• 02/07/2018 02:02

La desigualdad expuesta en las calles

Los espectadores que dan propinas y los indiferentes que no dan ni un real

Camino al trabajo, tres, dos, una hora nos falta, solo de ida, dependiendo del nivel de ingresos o del momento de compra de la residencia, la calle ya nos muestra nuestra calidad de vida, de sol a sol en ella, la casa es nuestro dormitorio; siempre otros educando a nuestros hijos, nanas profesionales o improvisadas, si tenemos suerte, lo harán bien.

El bus no se detuvo, a esperar el próximo turno y tres paradas después, llegaré. Me pasé la roja, no importa. Me pasé la roja de nuevo y esta vez no tuvo suerte el otro.

Otro guardia de tránsito sin empoderar, aunque parezca prestar atención, parece ignorar a quienes se pasan la luz roja.

Peatones desafiando a los autos, la gente se abre paso por detrás y por delante de las bestias para cruzar corriendo, algunos incautos ‘chantean' mientras caminan, tendrán suerte si quien conduce no lo hace también.

Al llegar al trabajo, es muy temprano para desayunar, una empanada frita, queso procesado para decorar esta galleta de ‘cuara', alta en sodio.

Para quienes llegamos tarde, descuento directo en la quincena, sobre un salario base, para cubrir la canasta básica que no incluye mi gasto de alquiler, cuatro bocas que alimentar, otra en camino, servirá una plegaria para llegar a fin de mes y que nada pase, que nadie se enferme, que me fíe el chino, que se olvide de cobrarme y ganarme el gordito ayudaría. La esperanza no hay que perder y la data tampoco.

Al medio día, el show continúa en los semáforos, desde lanza llamas y cuchillos, hombres arañas, malabaristas, mimos con el maquillaje corrido por el sol y la humedad, guitarristas, cantantes, perfectamente sincronizados, si la luz cambia a verde antes del cobro, están perdidos. Los espectadores que dan propinas y los indiferentes que no dan ni un real.

Vendedores según el turno que toque: vendedores de periódicos tempraneros, luego el huerto sobre el asfalto, cual auto rápidos de tomates, aguacates, limones, mangos, frutas de estación, todo lo que quepa en la bolsa por un dólar.

Un anciano, deforme por la artritis, camina con dificultad en medio de los autos, bolsa de limones a dólar, camina de principio a fin de la calle, los autos tienen prisa, no se detienen.

‘Soy panameño', dice un letrero en un carrito de supermercado que se mueve por entre los autos con chucherías y la bandera panameña en una esquina, mensaje oportuno en tiempo de xenofobia disfrazada de nacionalismo, porque culpar a las minorías siempre funciona.

¿Qué fue del indigente que yacía debajo del puente?

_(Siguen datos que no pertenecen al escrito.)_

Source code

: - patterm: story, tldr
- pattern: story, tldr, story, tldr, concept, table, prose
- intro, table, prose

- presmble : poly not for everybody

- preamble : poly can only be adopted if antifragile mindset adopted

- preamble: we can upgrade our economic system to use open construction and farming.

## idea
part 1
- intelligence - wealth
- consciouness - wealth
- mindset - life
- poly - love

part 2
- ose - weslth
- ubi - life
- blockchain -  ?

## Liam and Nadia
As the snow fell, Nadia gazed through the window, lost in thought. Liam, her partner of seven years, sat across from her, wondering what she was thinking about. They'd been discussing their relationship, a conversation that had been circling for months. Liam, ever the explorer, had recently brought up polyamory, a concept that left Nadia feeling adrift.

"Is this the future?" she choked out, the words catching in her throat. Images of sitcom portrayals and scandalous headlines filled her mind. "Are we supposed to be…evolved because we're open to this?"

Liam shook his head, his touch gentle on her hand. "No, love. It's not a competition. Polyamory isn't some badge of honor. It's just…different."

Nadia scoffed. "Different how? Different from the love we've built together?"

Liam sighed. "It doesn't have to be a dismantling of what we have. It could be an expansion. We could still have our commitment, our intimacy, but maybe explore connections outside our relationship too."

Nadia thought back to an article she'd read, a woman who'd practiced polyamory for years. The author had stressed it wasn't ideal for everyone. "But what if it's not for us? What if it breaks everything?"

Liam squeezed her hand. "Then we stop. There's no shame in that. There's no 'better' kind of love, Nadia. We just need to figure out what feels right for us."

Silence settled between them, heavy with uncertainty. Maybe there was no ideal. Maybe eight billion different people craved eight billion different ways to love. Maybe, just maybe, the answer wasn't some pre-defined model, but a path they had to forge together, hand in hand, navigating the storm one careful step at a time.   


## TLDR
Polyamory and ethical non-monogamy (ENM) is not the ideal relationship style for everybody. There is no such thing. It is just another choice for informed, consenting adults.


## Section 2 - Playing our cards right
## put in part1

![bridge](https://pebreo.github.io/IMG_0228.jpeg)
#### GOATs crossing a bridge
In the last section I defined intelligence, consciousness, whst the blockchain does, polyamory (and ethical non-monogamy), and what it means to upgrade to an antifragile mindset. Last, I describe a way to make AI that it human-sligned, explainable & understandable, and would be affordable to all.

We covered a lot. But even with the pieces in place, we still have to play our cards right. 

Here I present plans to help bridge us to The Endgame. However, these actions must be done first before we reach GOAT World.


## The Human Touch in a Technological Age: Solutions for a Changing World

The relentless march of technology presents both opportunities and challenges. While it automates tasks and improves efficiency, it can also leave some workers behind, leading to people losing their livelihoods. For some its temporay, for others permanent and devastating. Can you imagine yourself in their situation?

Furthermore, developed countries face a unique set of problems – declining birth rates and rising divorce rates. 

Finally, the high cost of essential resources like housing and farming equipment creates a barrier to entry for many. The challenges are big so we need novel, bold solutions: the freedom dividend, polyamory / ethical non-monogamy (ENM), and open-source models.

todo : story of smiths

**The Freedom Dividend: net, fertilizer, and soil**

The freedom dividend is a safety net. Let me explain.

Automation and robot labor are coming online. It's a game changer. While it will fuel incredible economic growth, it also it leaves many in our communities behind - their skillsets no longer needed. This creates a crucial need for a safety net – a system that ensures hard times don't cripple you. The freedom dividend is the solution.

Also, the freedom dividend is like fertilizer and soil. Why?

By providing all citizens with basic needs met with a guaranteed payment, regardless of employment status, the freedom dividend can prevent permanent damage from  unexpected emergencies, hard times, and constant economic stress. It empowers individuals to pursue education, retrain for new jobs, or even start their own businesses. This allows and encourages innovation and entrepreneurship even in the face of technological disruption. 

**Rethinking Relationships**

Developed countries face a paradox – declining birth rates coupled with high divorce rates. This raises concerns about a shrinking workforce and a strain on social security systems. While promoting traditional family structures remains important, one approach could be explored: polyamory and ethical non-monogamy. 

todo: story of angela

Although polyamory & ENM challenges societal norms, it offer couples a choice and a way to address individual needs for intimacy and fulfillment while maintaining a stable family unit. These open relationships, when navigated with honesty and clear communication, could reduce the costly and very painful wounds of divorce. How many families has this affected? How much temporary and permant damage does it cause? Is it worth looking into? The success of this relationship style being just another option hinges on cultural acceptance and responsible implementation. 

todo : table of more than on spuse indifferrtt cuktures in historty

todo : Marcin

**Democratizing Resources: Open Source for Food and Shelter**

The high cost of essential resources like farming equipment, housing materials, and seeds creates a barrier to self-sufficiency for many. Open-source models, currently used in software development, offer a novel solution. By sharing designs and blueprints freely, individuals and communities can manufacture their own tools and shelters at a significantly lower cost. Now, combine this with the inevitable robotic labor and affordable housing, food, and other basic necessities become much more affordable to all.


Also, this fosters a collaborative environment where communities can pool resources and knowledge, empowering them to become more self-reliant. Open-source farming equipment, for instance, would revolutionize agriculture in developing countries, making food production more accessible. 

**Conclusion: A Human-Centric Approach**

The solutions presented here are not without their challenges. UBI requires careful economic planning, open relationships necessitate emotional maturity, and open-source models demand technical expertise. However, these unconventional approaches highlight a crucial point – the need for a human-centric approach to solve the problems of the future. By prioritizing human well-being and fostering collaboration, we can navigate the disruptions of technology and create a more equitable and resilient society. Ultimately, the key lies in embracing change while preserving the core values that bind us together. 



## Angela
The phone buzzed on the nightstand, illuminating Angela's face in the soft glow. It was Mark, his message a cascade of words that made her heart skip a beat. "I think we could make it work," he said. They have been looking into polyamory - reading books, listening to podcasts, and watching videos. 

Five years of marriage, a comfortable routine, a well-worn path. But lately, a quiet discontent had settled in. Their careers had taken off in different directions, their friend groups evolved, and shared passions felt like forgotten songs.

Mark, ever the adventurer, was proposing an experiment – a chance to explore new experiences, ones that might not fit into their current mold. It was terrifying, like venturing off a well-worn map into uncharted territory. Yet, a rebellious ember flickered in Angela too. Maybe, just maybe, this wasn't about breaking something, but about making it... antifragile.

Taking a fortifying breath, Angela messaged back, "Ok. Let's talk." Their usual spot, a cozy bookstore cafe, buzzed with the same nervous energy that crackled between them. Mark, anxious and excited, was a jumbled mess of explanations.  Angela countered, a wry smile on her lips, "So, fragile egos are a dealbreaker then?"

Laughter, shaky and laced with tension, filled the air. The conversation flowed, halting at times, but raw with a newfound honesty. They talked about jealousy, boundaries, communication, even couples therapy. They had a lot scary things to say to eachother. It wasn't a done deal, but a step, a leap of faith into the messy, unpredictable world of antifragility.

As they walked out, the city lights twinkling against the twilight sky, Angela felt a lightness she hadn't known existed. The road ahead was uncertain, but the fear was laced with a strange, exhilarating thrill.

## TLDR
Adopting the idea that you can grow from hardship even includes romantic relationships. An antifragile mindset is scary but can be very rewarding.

Cada día a la misma hora lo miraba, preguntándome por qué llegó a la calle. Mi indiferencia mientras estaba, desapareció cuando se fue.

La desigualdad expuesta en las calles, diseñadas para las máquinas, no para los hombres, aceras cuando las hay, son para estacionar. Pero todo es apariencia, nada que una lluvia normal no desenmascare, pero no limpie: la corrupción, permisos de construcción a diestra y siniestra, sobrecostos, materiales de baja calidad, el inminente colapso de las alcantarillas, pan hoy y hambre mañana.

Es el fin de la jornada, corro a marcar la salida y comienza la rutina del regreso a casa, en una, dos o tres horas llegaré; quiero ver a mi gato, a mi familia a mis hijos. Cenar, dormir y a comenzar todo de nuevo, mañana, el sol saldrá. ¿Es posible otra realidad?